_Supplied text_
Real-Time Linux
The Embodied Intelligence SDK provides real-time capabilities to the kernel with PREEMPT_RT patch and boot parameters for real-time optimization, which aims to increase predictability and reduce scheduler latencies.
Installation
Install GRUB customizations
$ sudo apt install -y customizations-grub
Install linux-firmware
$ sudo apt install -y linux-firmware
Note: Linux 6.12 requires specify i915 GuC/dmc/gsc Linux firmware, these firmwares are installed to a distinct /lib/firmware/i915/experimental/
location. Please confirm below boot parameters in cat /proc/cmdline
after next reboot.
$ i915.guc_firmware_path=i915/experimental/mtl_guc_70.bin i915.dmc_firmware_path=i915/experimental/mtl_dmc.bin i915.gsc_firmware_path=i915/experimental/mtl_gsc_1.bin
If you cannot find i915 GuC/dmc/gsc Firmware in /lib/firmware/i915/experimental/
, you need to install latest linux-firmware
with below command:
$ sudo apt install -y linux-firmware=20220329.git681281e4-0ubuntu3.36-intel-iotg.eci8
You can double confirm to check if correct linux-firmware in use:
$ sudo apt-cache policy linux-firmware
The below result is expected:
linux-firmware:
Installed: 20220329.git681281e4-0ubuntu3.36-intel-iotg.eci8
Install the real-time Linux kernel, For more details, please refer to LinuxBSP
$ sudo apt install -y linux-intel-rt-experimental
Note: If you don’t need to use RT kernel, please follow with below command to install.

_Stored data_

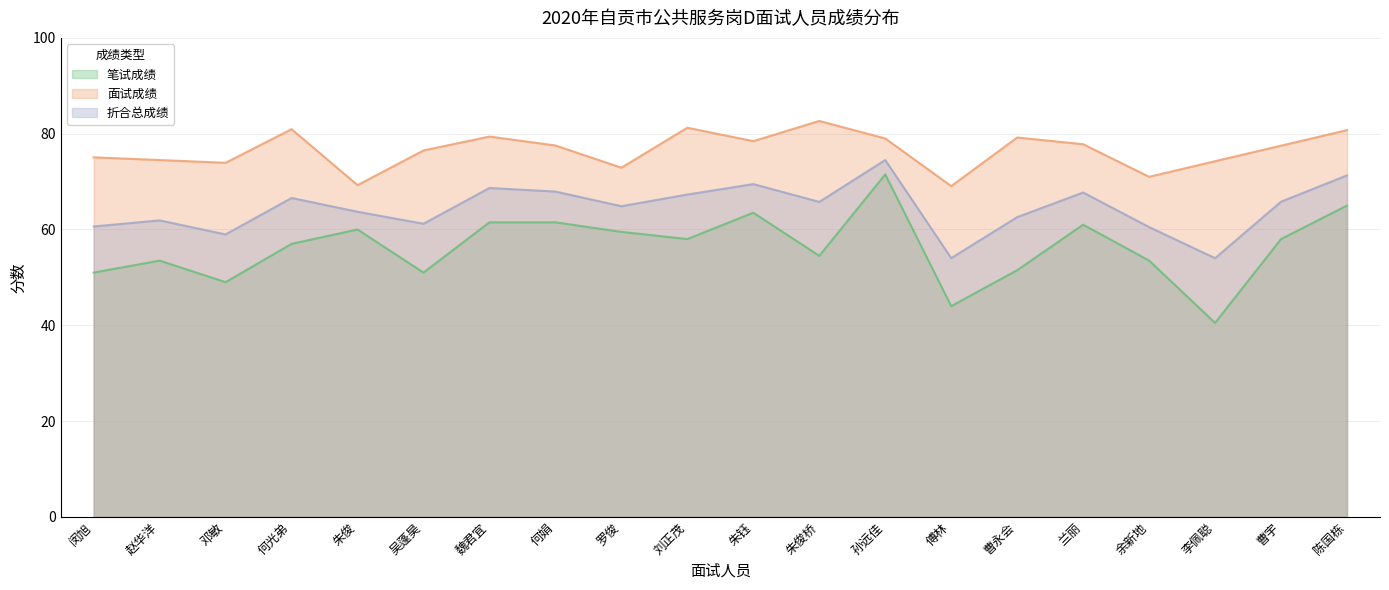

Rank the series by their maximum value, from highest to lowest.

面试成绩, 折合总成绩, 笔试成绩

_Exercise_
Can you repeat the Real-Time Linux text word for word, starting with "Installation" and going on through "after next reboot."? The listing isn't needed for this.

_Answer to the exercise_
Installation
Install GRUB customizations
$ sudo apt install -y customizations-grub
Install linux-firmware
$ sudo apt install -y linux-firmware
Note: Linux 6.12 requires specify i915 GuC/dmc/gsc Linux firmware, these firmwares are installed to a distinct /lib/firmware/i915/experimental/
location. Please confirm below boot parameters in cat /proc/cmdline
after next reboot.